Por: Ana Lucía Vázquez Alvarado
Todo siempre es más magnífico cuando se mide menos de un
metro cincuenta de estatura, cuando se tiene que estirar el cuello y sentimos
que todo alrededor pasa lento, movido dentro de una caldera en donde los
sentidos se combinan y diluyen, para solidificarse como caramelos que se
disfrutan años más tarde, encontrados en la memoria.
Debería de existir un nombre para el sonido que queda en
las casas de cantera cuando se van las personas. Es algo que va mucha más allá de
ondas, mucho más allá de tres simplonas letras.
En esa casa de caja de zapatos, el sonido era diferente en cada cuarto. Era diferente en su cantera de mitad de siglo veinte, en la primavera
que traían los nidos de golondrina en la sala, en el polvo que se barría con
los pies y se pegaba a los dedos al jugar a escondidas con las porcelanas y cerámicas
del comedor, en las risas de complicidad al tomar Coca-Cola a escondidas de la
cocina, en un vaso rojo de tapa que vivía en la parte alta de la alacena verde.
Ese sonido de vida, vivía en el chasquido de las cerámicas
al caer al suelo, y el filo que cortó mis dedos al levantar uno de los trozos.
Las noches de esta ciudad de desierto eran heladas, con un
viento alimentado de cantera. Pero yo no recuerdo haber pasado frío en ese
lugar, no mientras la casa entera, de una sola planta y un solo pasillo, oliera
a ponche y guitarras, a cigarros y al tecojote que nadie se comía pero nunca
faltaba.
La casa entera se conectaba en todas las habitaciones, y si
una tía reía en la sala de terciopelo púrpura, se escuchaba detrás de los
cilindros de gas del patio y en la gotera junto al foco del baño.

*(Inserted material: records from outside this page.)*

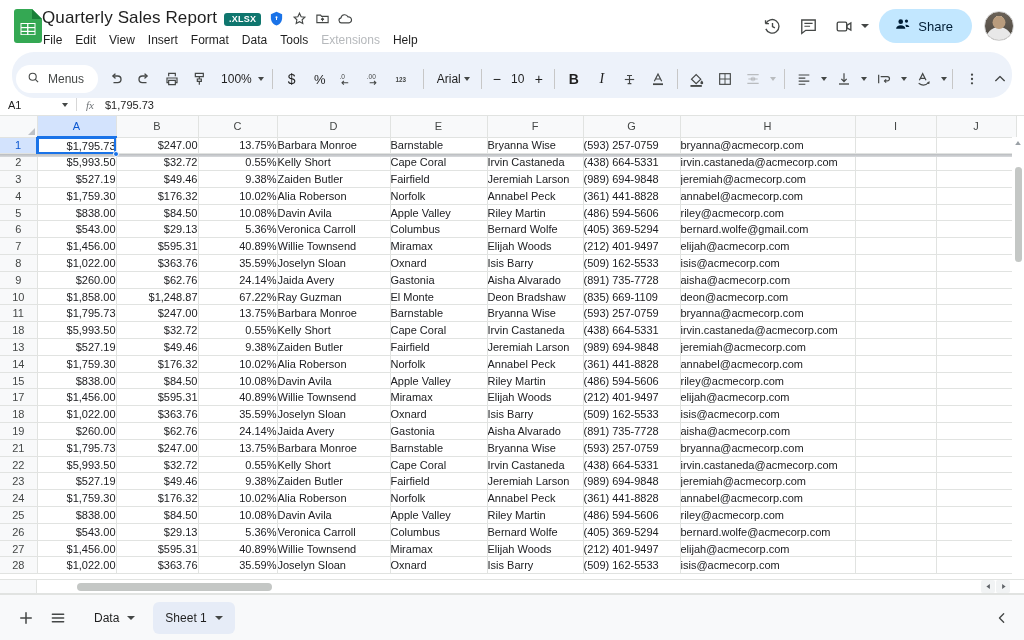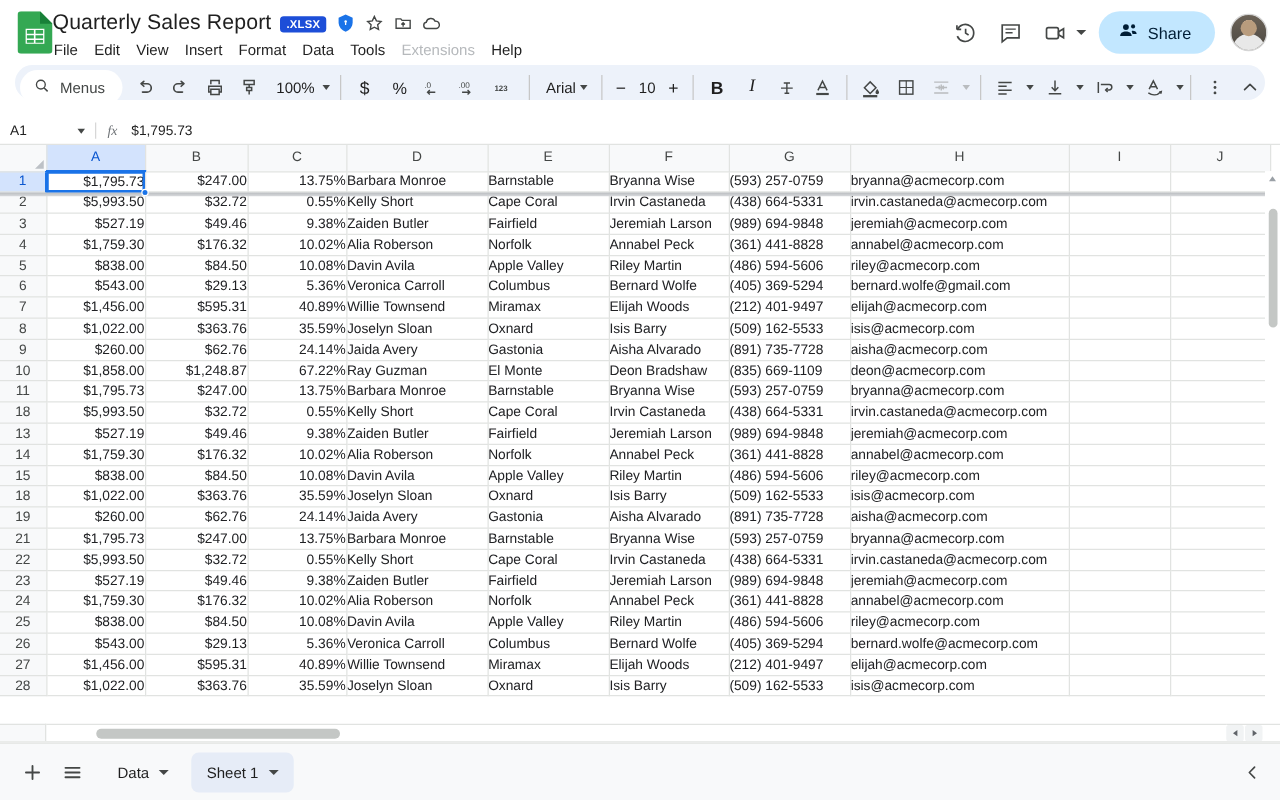".XLSX" .badge-xlsx { background: #1d4ed8 -> #0f766e }
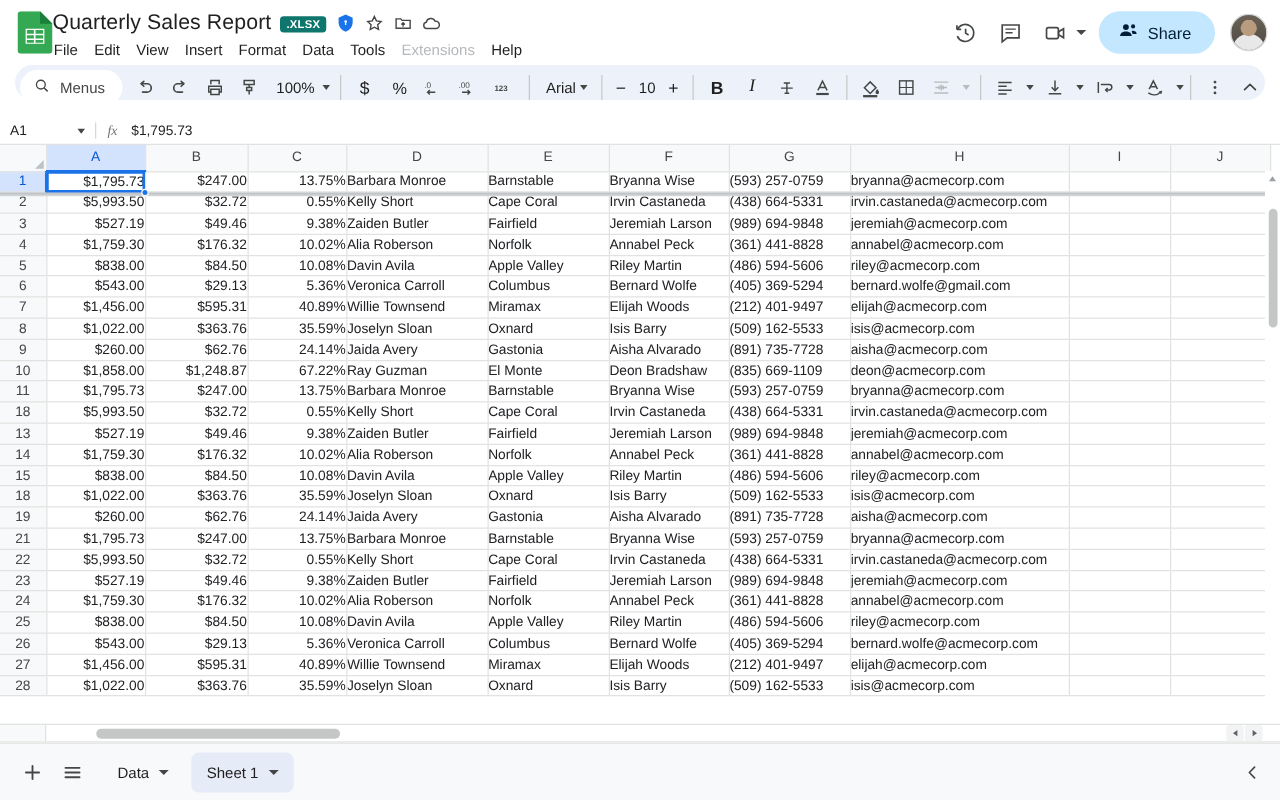"Menus" .toolbar { height: 28px -> 46px }
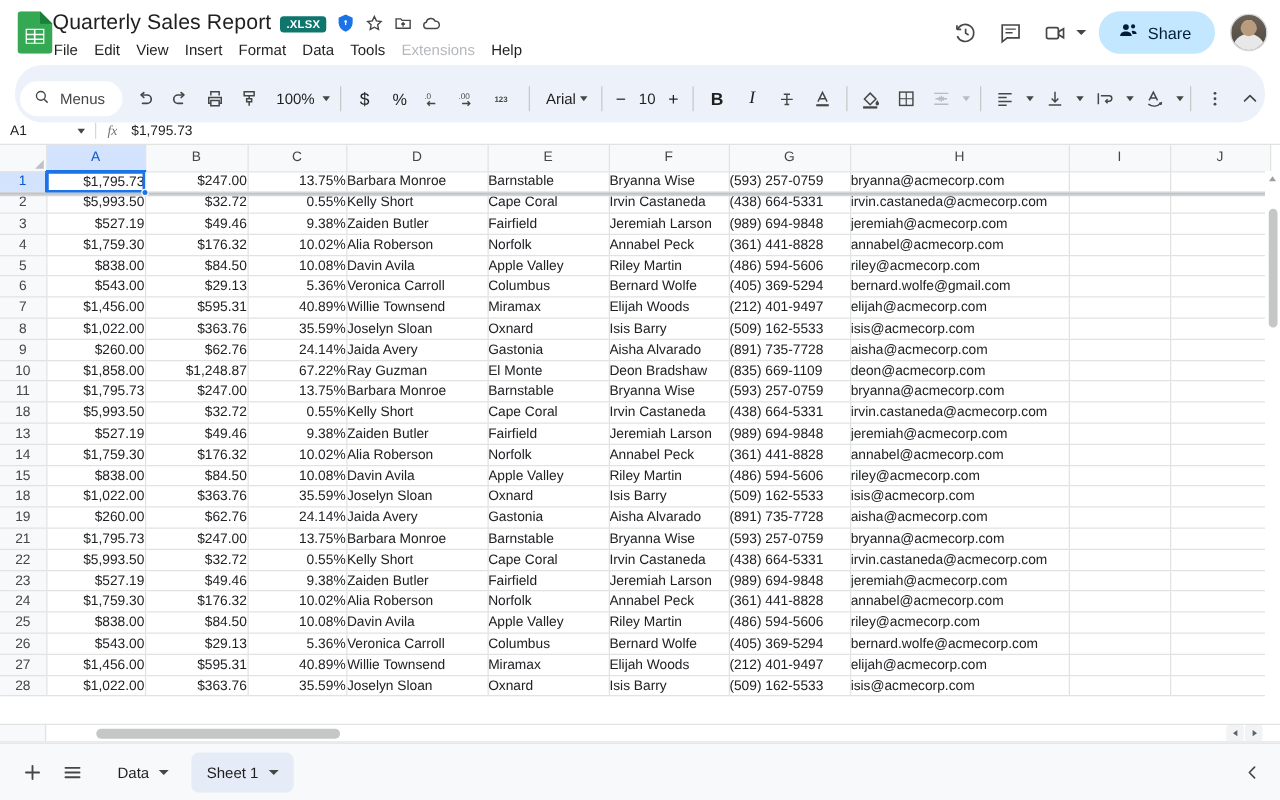"17" tr { html: none -> <tr> <td>17</td> <td>$1,456.00</td> <td>$595.31</td> <td>40.89%</td> <td>Willie Townsend</td> <td>Miramax</td> <td>Elijah Woods</td> <td>(212) 401-9497</td> <td>elijah@acmecorp.com</td> <td></td> <td></td> </tr> }
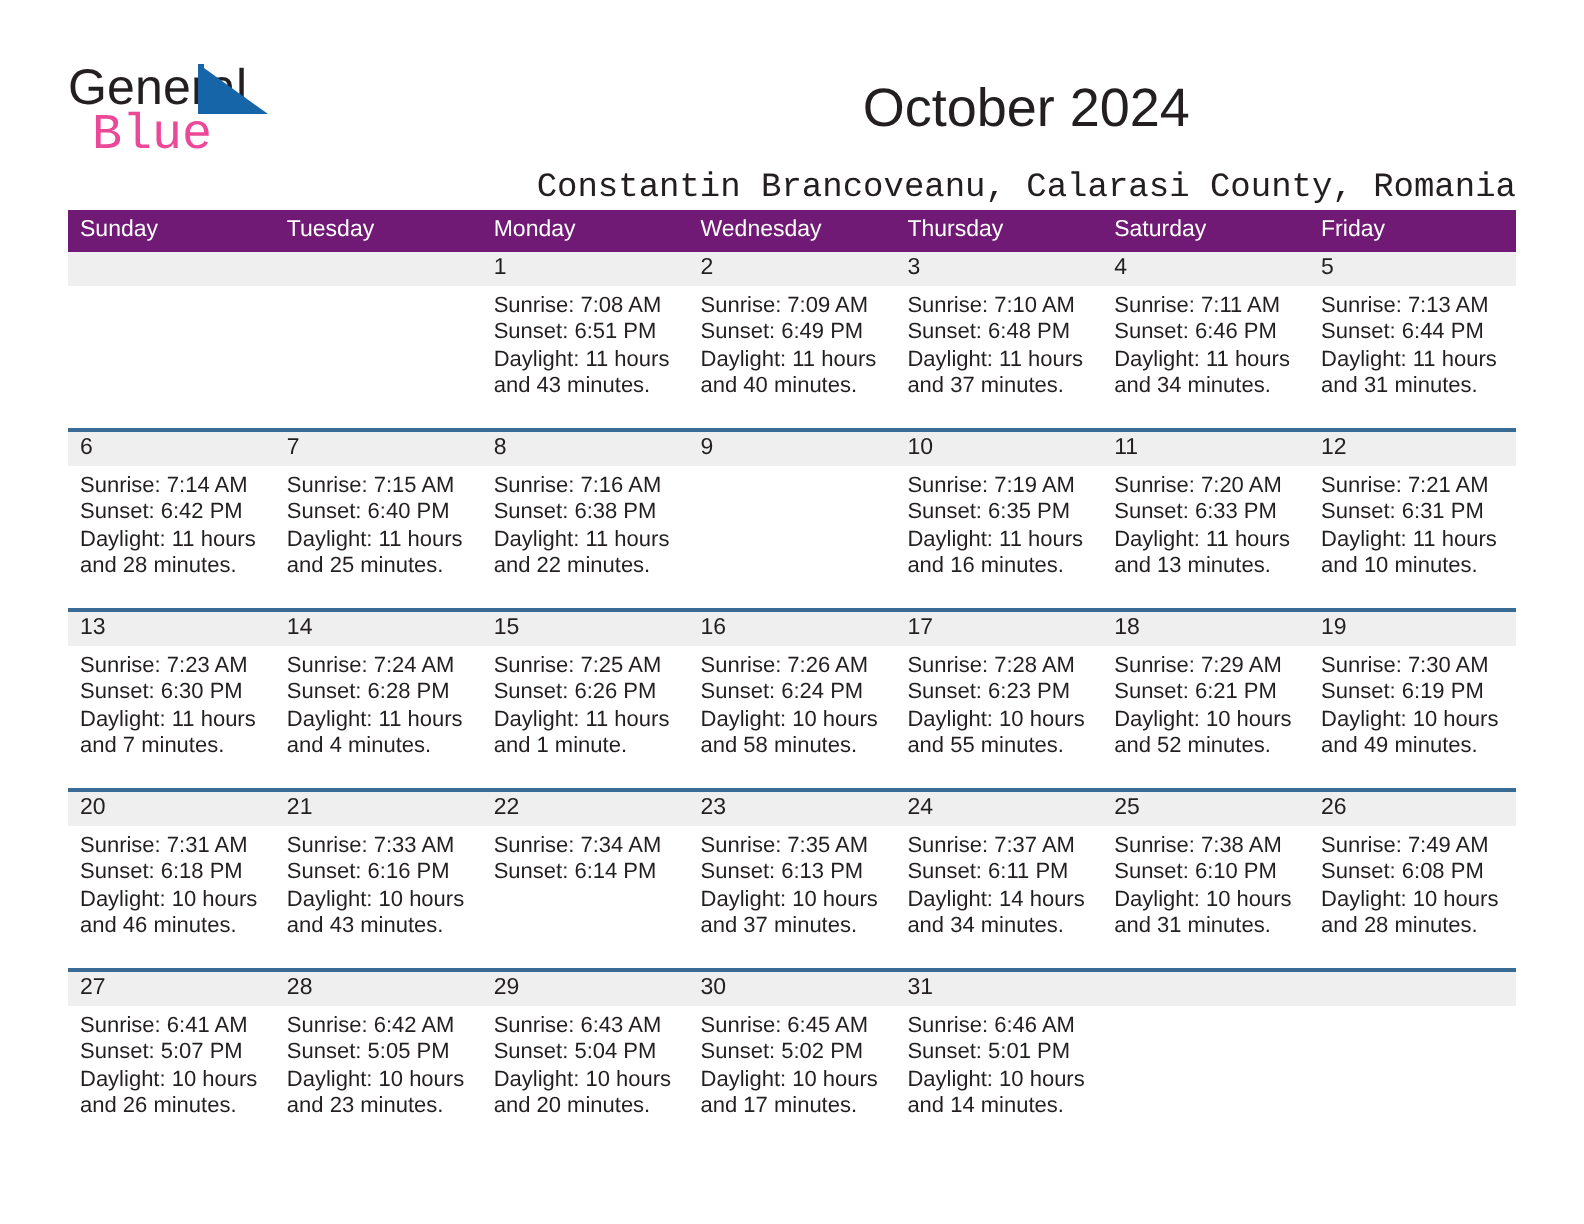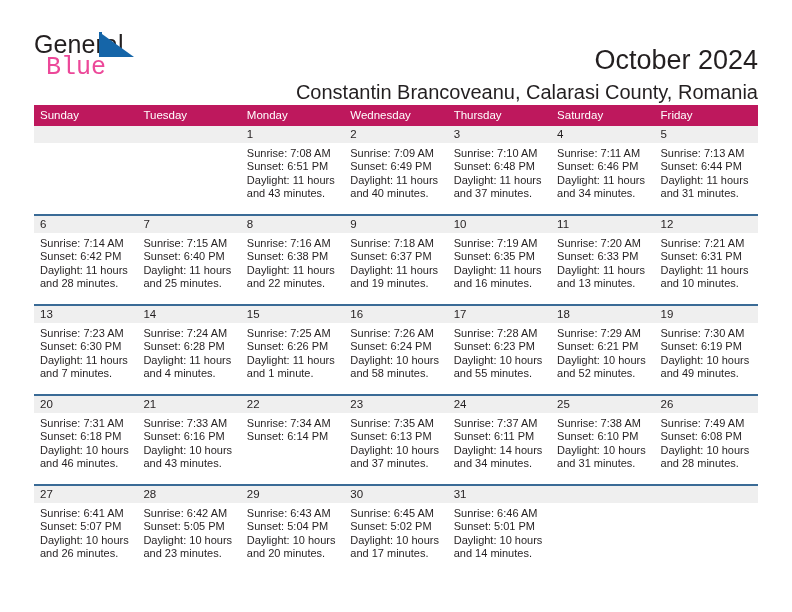"October 2024" .title-block { text-align: right -> center; top: 14px -> 8px }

El humo del tabaco se metía a la piñata, que gritaba
colorida con los palazos y siempre vi tan alta.
En la oscuridad del invierno nublado, solo se veían los rayos
del papel de china y se escuchaba el chirrido de la fricción de la cuerda y los zapatos que
frenaban frenéticos desde la azotea, apenas soportando el peso.
Y la estrella se partía en golpes violentos de caña y
mandarina, dulces, chocolates y cacahuates que aplastábamos en la pequeña
batalla de conquista que destrozaba medias, pantalones y faldas nuevas para la
ocasión.
Las manos también se volvían más hábiles, más listas, y
parecían capturar más mercancía que la que podían cargar, pero la risa y la
magia de esa edad de sentidos y recuerdos mezclados se encargarían de mantener
el botín a salvo.
El patio de baldosas rojas olería a naranja y guayaba en
los días siguientes, y las palomas bajarían a comerse lo que quedó de los
cacahuates en la mañana.
Un campo de batalla de colores, sangre de guirnalda que se
arrastraba por el suelo igual que una serpiente, que se escurría como las
serpientes de lana de mi cuello, el esfuerzo y la caricia para detener las
tormentas de mi boca.
Tormentas que salían entre risas mientras la cera derretida
sobre la piel era la mejor forma de asustar al que tenías al lado. Mientras los
adultos se disputaban los solos y guiaban una expedición de puertas tocadas al
compás de una guitarra y un pandero que nadie sabía tocar, pero siempre
terminaban sonando bien en ese eco dulce y nocturno.
Todo en ese eco colorido huele a ponche, canela, cigarro y
veladora. Y mis labios sienten la frialdad empolvada del niño Dios al besarle
la frente. El peso con el que lo sostenían mis manos pequeñas y bobas; ligero porque siempre alguien me ayudó a sostenerlo. Sus encajes viejos y recién
lavados crujían al pasarlos al siguiente creyente en medio del sobrenatural
zumbido de la oración colectiva. Aunque esa sensación ni siquiera sea de la
misma noche, siempre irá en el mismo conjunto por alguna razón. Pegado a las
miradas piadosas de los Peregrinos, sus ojos de cristal y pestañas falsas que
me observaban como si fueran mucho más altos que yo.
Siempre recuerdo las posadas como un sueño, siempre desde
la mitad, siempre en pedazos, siempre en penumbra y siempre hasta que despierto
sobre los asientos traseros del auto de camino a casa, con el tac, tac, tac, de la manivela rota de la ventana.
Pero si me concentró, puedo escucharlos, puedo sentir ese
sonido de vida, ese rastro de sensación, ese dulce de miel olvidado en una
bolsa de papel, un cigarro de chocolate que me como con todo y envoltura.